**WORK INSTRUCTIONS:** Using the data below, output the first line and every line after it up to and including the line containing "Table 4. Comparison", exactly as written and with nothing added.
------------------------------------
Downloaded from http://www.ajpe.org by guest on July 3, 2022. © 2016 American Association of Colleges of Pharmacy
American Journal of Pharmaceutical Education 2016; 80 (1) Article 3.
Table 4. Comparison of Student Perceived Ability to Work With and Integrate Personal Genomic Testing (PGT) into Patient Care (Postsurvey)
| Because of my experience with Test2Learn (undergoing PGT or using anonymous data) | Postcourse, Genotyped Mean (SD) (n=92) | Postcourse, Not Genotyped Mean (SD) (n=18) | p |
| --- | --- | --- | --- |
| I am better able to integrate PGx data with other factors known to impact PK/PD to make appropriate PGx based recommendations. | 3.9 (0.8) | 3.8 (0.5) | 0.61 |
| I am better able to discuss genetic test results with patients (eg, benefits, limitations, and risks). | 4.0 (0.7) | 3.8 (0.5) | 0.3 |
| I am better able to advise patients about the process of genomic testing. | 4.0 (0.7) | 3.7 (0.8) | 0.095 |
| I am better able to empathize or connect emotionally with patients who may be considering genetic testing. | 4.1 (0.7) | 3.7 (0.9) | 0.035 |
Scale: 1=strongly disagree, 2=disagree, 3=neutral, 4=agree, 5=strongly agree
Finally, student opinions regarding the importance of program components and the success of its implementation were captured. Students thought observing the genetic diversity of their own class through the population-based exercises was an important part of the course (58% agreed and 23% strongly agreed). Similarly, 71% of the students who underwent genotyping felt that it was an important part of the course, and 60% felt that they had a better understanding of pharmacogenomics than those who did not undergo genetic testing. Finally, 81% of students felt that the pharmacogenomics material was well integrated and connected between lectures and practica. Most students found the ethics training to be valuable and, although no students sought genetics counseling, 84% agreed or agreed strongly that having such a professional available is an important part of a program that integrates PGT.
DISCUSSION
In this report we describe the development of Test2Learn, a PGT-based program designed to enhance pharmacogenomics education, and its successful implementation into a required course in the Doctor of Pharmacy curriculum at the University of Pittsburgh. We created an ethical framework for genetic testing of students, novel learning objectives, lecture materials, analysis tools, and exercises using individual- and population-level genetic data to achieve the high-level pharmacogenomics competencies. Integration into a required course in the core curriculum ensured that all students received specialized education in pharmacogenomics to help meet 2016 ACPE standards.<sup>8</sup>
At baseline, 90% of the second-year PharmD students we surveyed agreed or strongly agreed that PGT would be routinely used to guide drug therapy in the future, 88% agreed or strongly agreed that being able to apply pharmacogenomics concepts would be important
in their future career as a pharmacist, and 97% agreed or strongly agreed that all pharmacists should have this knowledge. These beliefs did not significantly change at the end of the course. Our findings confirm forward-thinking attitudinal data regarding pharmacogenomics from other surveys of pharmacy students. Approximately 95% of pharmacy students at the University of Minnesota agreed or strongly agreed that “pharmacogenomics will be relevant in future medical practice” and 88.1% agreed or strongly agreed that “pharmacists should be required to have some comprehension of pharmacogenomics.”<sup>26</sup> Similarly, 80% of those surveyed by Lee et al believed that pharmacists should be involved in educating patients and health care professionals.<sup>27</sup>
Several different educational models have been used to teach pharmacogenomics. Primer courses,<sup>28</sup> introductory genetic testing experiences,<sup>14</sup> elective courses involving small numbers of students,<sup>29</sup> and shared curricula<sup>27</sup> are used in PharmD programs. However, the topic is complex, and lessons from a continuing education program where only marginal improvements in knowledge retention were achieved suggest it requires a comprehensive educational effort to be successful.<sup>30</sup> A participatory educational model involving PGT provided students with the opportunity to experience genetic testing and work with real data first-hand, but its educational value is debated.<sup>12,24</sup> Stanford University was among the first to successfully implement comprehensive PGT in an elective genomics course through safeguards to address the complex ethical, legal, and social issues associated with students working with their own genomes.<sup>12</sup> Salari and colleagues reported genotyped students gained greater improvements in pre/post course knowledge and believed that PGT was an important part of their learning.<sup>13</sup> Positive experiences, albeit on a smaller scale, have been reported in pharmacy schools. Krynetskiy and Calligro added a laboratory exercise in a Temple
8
------------------------------------
**EXERCISE ANSWER:**
Downloaded from http://www.ajpe.org by guest on July 3, 2022. © 2016 American Association of Colleges of Pharmacy
American Journal of Pharmaceutical Education 2016; 80 (1) Article 3.
Table 4. Comparison of Student Perceived Ability to Work With and Integrate Personal Genomic Testing (PGT) into Patient Care (Postsurvey)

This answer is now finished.